Problem requirements: Continue the news story about the Lake Gaston settlement, starting after its last paragraph.
___ Text extract
THE VIRGINIAN-PILOT Copyright (c) 1995, Landmark Communications, Inc. DATE: Saturday, April 29, 1995 TAG: 9504290328 SECTION: FRONT PAGE: A1 EDITION: FINAL SOURCE: BY KAREN WEINTRAUB, STAFF WRITER LENGTH: Medium: 93 lines
City Manager James K. Spore and City Attorney Leslie L. Lilley were beaming Friday morning as they signed the last page of the document that resolved the 12 1/2-year Lake Gaston dispute.
Flanked by Mayor Meyera E. Oberndorf and City Council members Louis R. Jones and John A. Baum, the two men excitedly inked their names under the scrutiny of three television cameras, a handful of reporters and a dozen clapping officials.
A few minutes later, about 200 miles away, two top North Carolina state officials added their signatures, without ceremony, to page 16 of the settlement, and the deal was done.
It was almost anti-climactic, to have a decade of legal battles and four months of intense negotiations come to an end in a nondescript office on the 14th floor of a building in Raleigh's government complex.
``Relief'' was the emotion most of the players said they experienced after knowing for sure that the agreement had been endorsed by both sides.
``It'll be nice to call my North Carolina friends again,'' said Thomas M. Leahy III, a Virginia Beach engineer and the city's project manager for the Lake Gaston pipeline. ``I started my professional career there. My best friend lives there. . . . It'll just be nice not to be at war with them anymore.''
Although this is by far the closest Virginia Beach has been to building the pipeline, there are still a few more steps to take before workers can begin laying the 76-mile concrete and steel conduit. The agreement must be ratified by both state legislatures and the City of Chesapeake within 60 days; it must pass muster at the Federal Energy Regulatory Commission; and one provision must be approved by both houses of the U.S. Congress.
Sounds like a lot to do to accomplish by the fall, but the man who brokered the deal is confident the conditions will be met.
``There's a high likelihood that in 60 days all these things will come to pass,'' John Bickerman, a Washington, D.C., mediator, said Friday.
``The momentum, the force of this, is such that I think it will be extraordinarily difficult for anybody to overturn.''
What has changed over the past four months to move the sides from name-calling to hand-shaking is a willingness to see each other's point of view, said Bickerman, a lawyer with the Washington firm of Kaye, Scholer, Fierman, Hays and Handler.
``The whole relationship of the parties have changed.
``They're allies,'' he said. ``That's what's so extraordinary, that these people have begun to work together and will work together.''
Baum, one of the Virginia Beach City Council's negotiators, said, ``It was easy to be suspicious'' of North Carolina when the mediation began last December, after both sides agreed to try to settle their differences out of court. But Bickerman's patience and both parties' perseverance kept them at the table and on the phone long enough to craft a deal.
______
___ Material
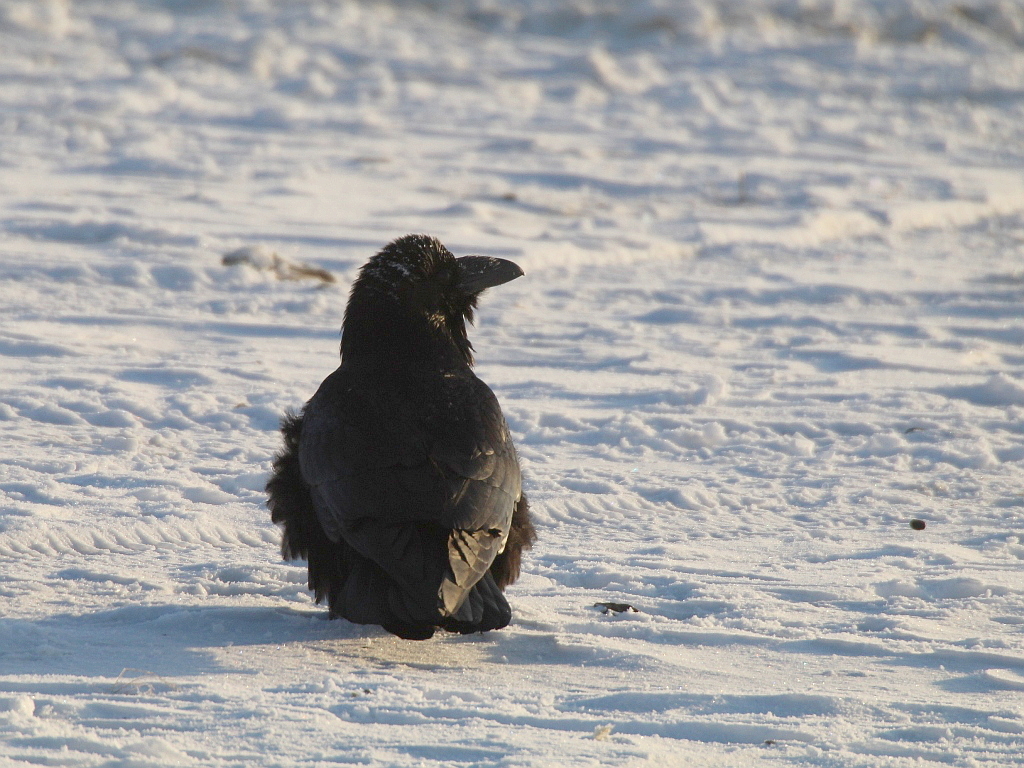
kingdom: Animalia
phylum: Chordata
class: Aves
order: Passeriformes
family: Corvidae
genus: Corvus
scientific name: Corvus corax
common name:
______
Response for this exercise:
``It has been a long process,'' said Jones, the other council member on the negotiating team. ``The city of Virginia Beach, the city of Chesapeake and the entire South Hampton Roads region has been working a long time to get to this point.
``I feel a great sense of relief,'' he said, ``and, at the same time, satisfaction that we will be able to move forward in this process.''
Both councilmen made their comments at a special council meeting shortly before the signing, at which the City Council voted 10-0, with one member absent, to move ahead with the deal. The council also authorized the city of Norfolk, by a 10-0 vote, to proceed with an expansion of a water treatment plant that will be needed to process the extra water from Lake Gaston.
Councilman W.W. Harrison Jr. was out of town and unable to vote.
Friday was the last day Norfolk's contractor could be notified to proceed with the water plant expansion. After Friday, the expansion, and therefore the flow of water from Lake Gaston, would have been delayed another few years.
Although they had originally planned to ink the deal earlier in the week, it was symbolic, perhaps, that the two sides signed on the day that drove them together. The contractor's deadline had been their target date all along. It had helped the two sides to face each other in a different way and helped the parties see their shared interest in a settlement rather than their differences in a courtroom.
Friday was not a time for celebratory champagne, City Attorney Lilley said, or even for tall glasses of water: Those days will come later, when the legislatures give their OK, and the first gallons course through the pipeline.
``I look forward to a very active 60 days,'' Oberndorf said, in closing the signing ceremony. ILLUSTRATION: Color photo by MARTIN SMITH-RODDEN, Staff
In Virginia Beach, city officials happily inked the agreement. From
left, City Attorney Leslie L. Lilley, Councilman Louis R. Jones,
Mayor Meyera E. Oberndorf, Councilman John A. Baum and City Manager
James K. Spore attend the signing ceremony. Within the next 60 days,
several important steps must be taken before construction on the
pipeline can begin.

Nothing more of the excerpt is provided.